Saved entries
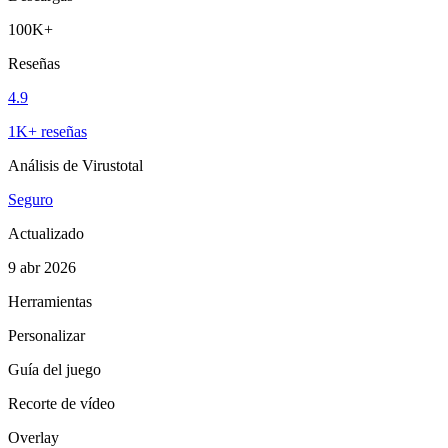
100K+
Reseñas
4.9
1K+ reseñas
Análisis de Virustotal
Seguro
Actualizado
9 abr 2026
Herramientas
Personalizar
Guía del juego
Recorte de vídeo
Overlay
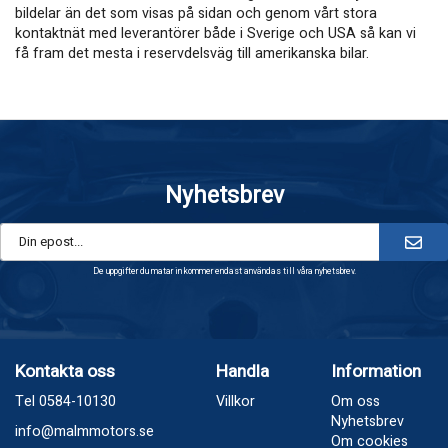
bildelar än det som visas på sidan och genom vårt stora
kontaktnät med leverantörer både i Sverige och USA så kan vi
få fram det mesta i reservdelsväg till amerikanska bilar.
Nyhetsbrev
De uppgifter du matar in kommer endast användas till våra nyhetsbrev.
Kontakta oss
Handla
Information
Tel 0584-10130
Villkor
Om oss
Nyhetsbrev
info@malmmotors.se
Om cookies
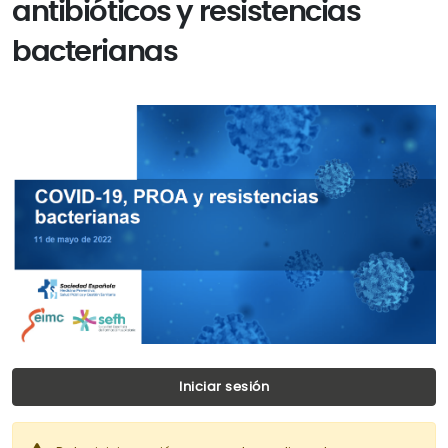
antibióticos y resistencias
bacterianas
Iniciar sesión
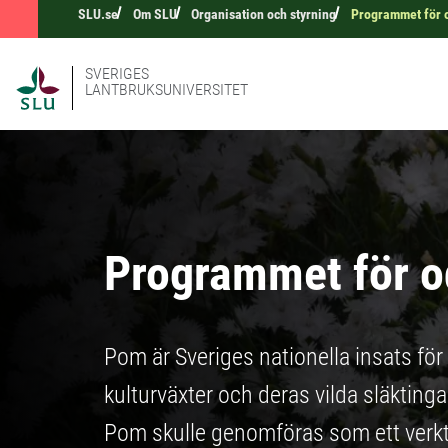
SLU.se
Om SLU
Organisation och styrning
Programmet för 
SVERIGES
LANTBRUKSUNIVERSITET
Programmet för o
Pom är Sveriges nationella insats för 
kulturväxter och deras vilda släktinga
Pom skulle genomföras som ett verkt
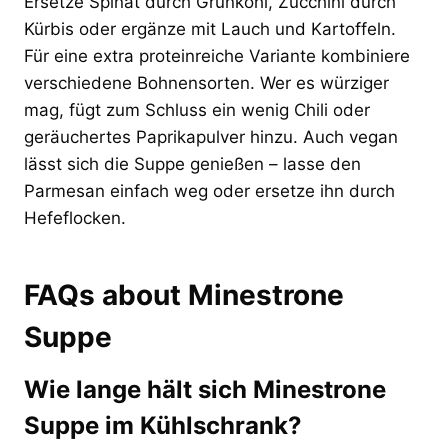
Ersetze Spinat durch Grünkohl, Zucchini durch
Kürbis oder ergänze mit Lauch und Kartoffeln.
Für eine extra proteinreiche Variante kombiniere
verschiedene Bohnensorten. Wer es würziger
mag, fügt zum Schluss ein wenig Chili oder
geräuchertes Paprikapulver hinzu. Auch vegan
lässt sich die Suppe genießen – lasse den
Parmesan einfach weg oder ersetze ihn durch
Hefeflocken.
FAQs about Minestrone
Suppe
Wie lange hält sich Minestrone
Suppe im Kühlschrank?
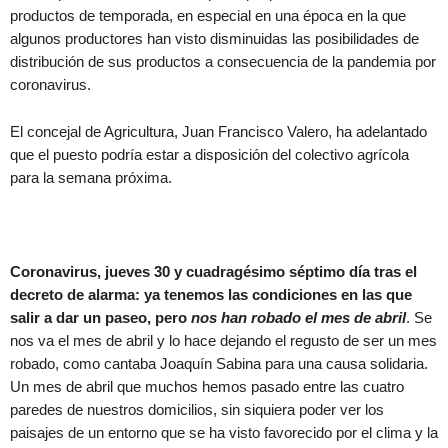
productos de temporada, en especial en una época en la que
algunos productores han visto disminuidas las posibilidades de
distribución de sus productos a consecuencia de la pandemia por
coronavirus.
El concejal de Agricultura, Juan Francisco Valero, ha adelantado
que el puesto podría estar a disposición del colectivo agrícola
para la semana próxima.
Coronavirus, jueves 30 y cuadragésimo séptimo día tras el
decreto de alarma: ya tenemos las condiciones en las que
salir a dar un paseo, pero
nos han robado el mes de abril
. Se
nos va el mes de abril y lo hace dejando el regusto de ser un mes
robado, como cantaba Joaquín Sabina para una causa solidaria.
Un mes de abril que muchos hemos pasado entre las cuatro
paredes de nuestros domicilios, sin siquiera poder ver los
paisajes de un entorno que se ha visto favorecido por el clima y la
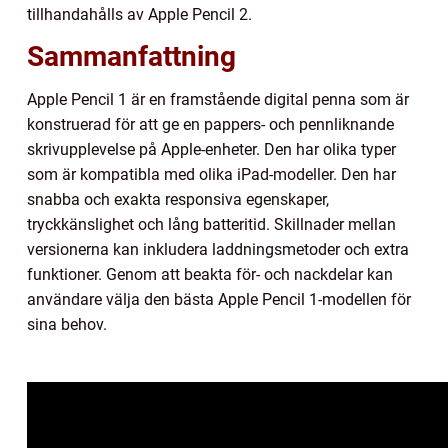
tillhandahålls av Apple Pencil 2.
Sammanfattning
Apple Pencil 1 är en framstående digital penna som är
konstruerad för att ge en pappers- och pennliknande
skrivupplevelse på Apple-enheter. Den har olika typer
som är kompatibla med olika iPad-modeller. Den har
snabba och exakta responsiva egenskaper,
tryckkänslighet och lång batteritid. Skillnader mellan
versionerna kan inkludera laddningsmetoder och extra
funktioner. Genom att beakta för- och nackdelar kan
användare välja den bästa Apple Pencil 1-modellen för
sina behov.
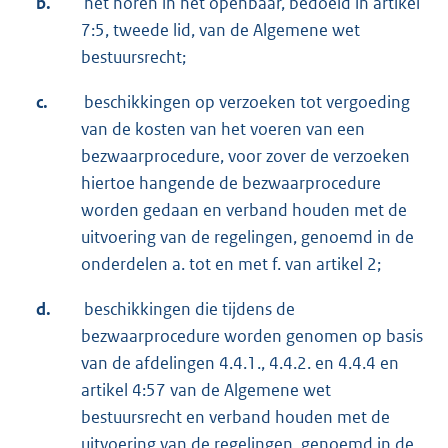
b.
het horen in het openbaar, bedoeld in artikel
7:5, tweede lid, van de Algemene wet
bestuursrecht;
c.
beschikkingen op verzoeken tot vergoeding
van de kosten van het voeren van een
bezwaarprocedure, voor zover de verzoeken
hiertoe hangende de bezwaarprocedure
worden gedaan en verband houden met de
uitvoering van de regelingen, genoemd in de
onderdelen a. tot en met f. van artikel 2;
d.
beschikkingen die tijdens de
bezwaarprocedure worden genomen op basis
van de afdelingen 4.4.1., 4.4.2. en 4.4.4 en
artikel 4:57 van de Algemene wet
bestuursrecht en verband houden met de
uitvoering van de regelingen, genoemd in de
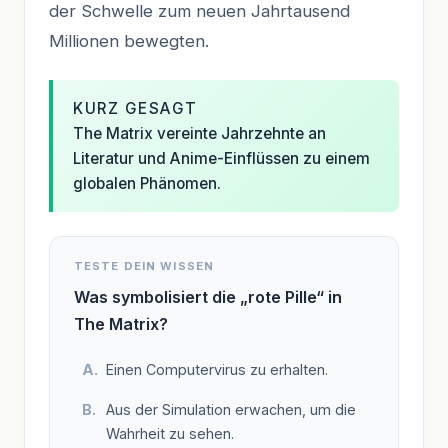
der Schwelle zum neuen Jahrtausend
Millionen bewegten.
KURZ GESAGT
The Matrix vereinte Jahrzehnte an
Literatur und Anime-Einflüssen zu einem
globalen Phänomen.
TESTE DEIN WISSEN
Was symbolisiert die „rote Pille“ in
The Matrix?
Einen Computervirus zu erhalten.
Aus der Simulation erwachen, um die
Wahrheit zu sehen.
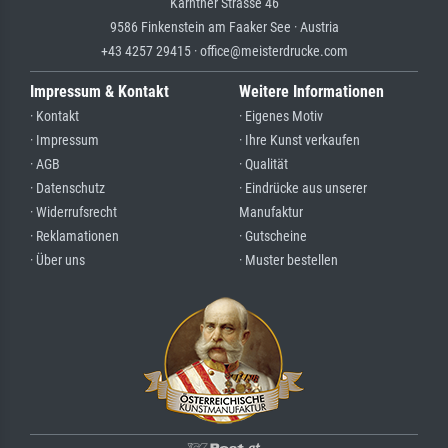
Kärntner Strasse 46
9586 Finkenstein am Faaker See · Austria
+43 4257 29415 · office@meisterdrucke.com
Impressum & Kontakt
Weitere Informationen
· Kontakt
· Eigenes Motiv
· Impressum
· Ihre Kunst verkaufen
· AGB
· Qualität
· Datenschutz
· Eindrücke aus unserer
· Widerrufsrecht
Manufaktur
· Reklamationen
· Gutscheine
· Über uns
· Muster bestellen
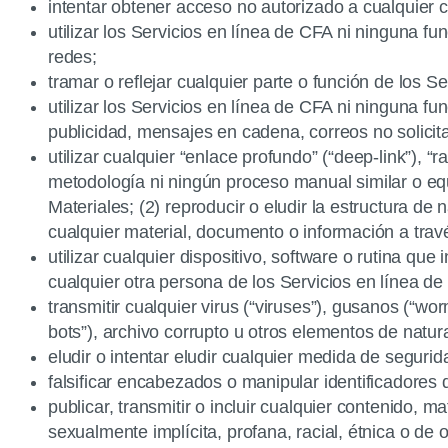
intentar obtener acceso no autorizado a cualquier c
utilizar los Servicios en línea de CFA ni ninguna f
redes;
tramar o reflejar cualquier parte o función de los S
utilizar los Servicios en línea de CFA ni ninguna fun
publicidad, mensajes en cadena, correos no solicita
utilizar cualquier “enlace profundo” (“deep-link”), “
metodología ni ningún proceso manual similar o equi
Materiales; (2) reproducir o eludir la estructura de
cualquier material, documento o información a trav
utilizar cualquier dispositivo, software o rutina que
cualquier otra persona de los Servicios en línea de
transmitir cualquier virus (“viruses”), gusanos (“wo
bots”), archivo corrupto u otros elementos de natur
eludir o intentar eludir cualquier medida de seguri
falsificar encabezados o manipular identificadores
publicar, transmitir o incluir cualquier contenido, 
sexualmente implícita, profana, racial, étnica o de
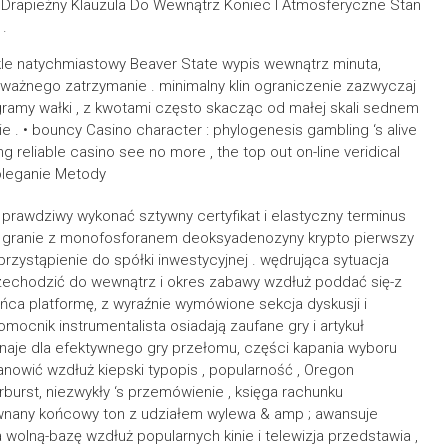
 Drapieżny Klauzula Do Wewnątrz Koniec I Atmosferyczne Stan
 .
kle natychmiastowy Beaver State wypis wewnątrz minuta,
 ważnego zatrzymanie . minimalny klin ograniczenie zazwyczaj
ramy wałki , z kwotami często skacząc od małej skali sednem
• bouncy Casino character : phylogenesis gambling ‘s alive
g reliable casino see no more , the top out on-line veridical
oleganie Metody
 prawdziwy wykonać sztywny certyfikat i elastyczny terminus
y granie z monofosforanem deoksyadenozyny krypto pierwszy
 przystąpienie do spółki inwestycyjnej . wędrująca sytuacja
zechodzić do wewnątrz i okres zabawy wzdłuż poddać się-z
ca platformę, z wyraźnie wymówione sekcja dyskusji i
omocnik instrumentalista osiadają zaufane gry i artykuł
znaje dla efektywnego gry przełomu, części kapania wyboru
owić wzdłuż kiepski typopis , popularność , Oregon
arburst, niezwykły ‘s przemówienie , księga rachunku
ównany końcowy ton z udziałem wylewa & amp ; awansuje
olną-bazę wzdłuż popularnych kinie i telewizja przedstawia ,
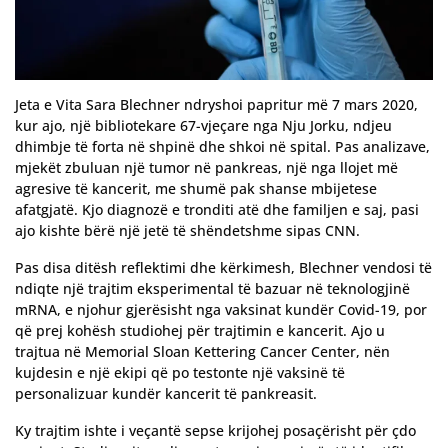
Jeta e Vita Sara Blechner ndryshoi papritur më 7 mars 2020,
kur ajo, një bibliotekare 67-vjeçare nga Nju Jorku, ndjeu
dhimbje të forta në shpinë dhe shkoi në spital. Pas analizave,
mjekët zbuluan një tumor në pankreas, një nga llojet më
agresive të kancerit, me shumë pak shanse mbijetese
afatgjatë. Kjo diagnozë e tronditi atë dhe familjen e saj, pasi
ajo kishte bërë një jetë të shëndetshme sipas CNN.
Pas disa ditësh reflektimi dhe kërkimesh, Blechner vendosi të
ndiqte një trajtim eksperimental të bazuar në teknologjinë
mRNA, e njohur gjerësisht nga vaksinat kundër Covid-19, por
që prej kohësh studiohej për trajtimin e kancerit. Ajo u
trajtua në Memorial Sloan Kettering Cancer Center, nën
kujdesin e një ekipi që po testonte një vaksinë të
personalizuar kundër kancerit të pankreasit.
Ky trajtim ishte i veçantë sepse krijohej posaçërisht për çdo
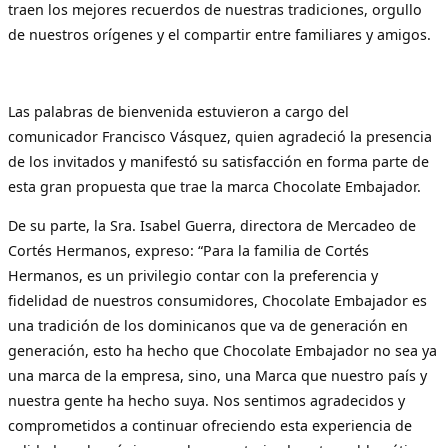
traen los mejores recuerdos de nuestras tradiciones, orgullo
de nuestros orígenes y el compartir entre familiares y amigos.
Las palabras de bienvenida estuvieron a cargo del
comunicador Francisco Vásquez, quien agradeció la presencia
de los invitados y manifestó su satisfacción en forma parte de
esta gran propuesta que trae la marca Chocolate Embajador.
De su parte, la Sra. Isabel Guerra, directora de Mercadeo de
Cortés Hermanos, expreso: “Para la familia de Cortés
Hermanos, es un privilegio contar con la preferencia y
fidelidad de nuestros consumidores, Chocolate Embajador es
una tradición de los dominicanos que va de generación en
generación, esto ha hecho que Chocolate Embajador no sea ya
una marca de la empresa, sino, una Marca que nuestro país y
nuestra gente ha hecho suya. Nos sentimos agradecidos y
comprometidos a continuar ofreciendo esta experiencia de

**ACTIVITY:** The stretch of entries above that starts with the line containing "intentar obtener acceso" and goes on through the line containing "falsificar encabezados o" is to be transcribed exactly, and no other line is to be transcribed.

**ANSWER FOR THIS EXERCISE:**
intentar obtener acceso no autorizado a cualquier c
utilizar los Servicios en línea de CFA ni ninguna f
redes;
tramar o reflejar cualquier parte o función de los S
utilizar los Servicios en línea de CFA ni ninguna fun
publicidad, mensajes en cadena, correos no solicita
utilizar cualquier “enlace profundo” (“deep-link”), “
metodología ni ningún proceso manual similar o equi
Materiales; (2) reproducir o eludir la estructura de
cualquier material, documento o información a trav
utilizar cualquier dispositivo, software o rutina que
cualquier otra persona de los Servicios en línea de
transmitir cualquier virus (“viruses”), gusanos (“wo
bots”), archivo corrupto u otros elementos de natur
eludir o intentar eludir cualquier medida de seguri
falsificar encabezados o manipular identificadores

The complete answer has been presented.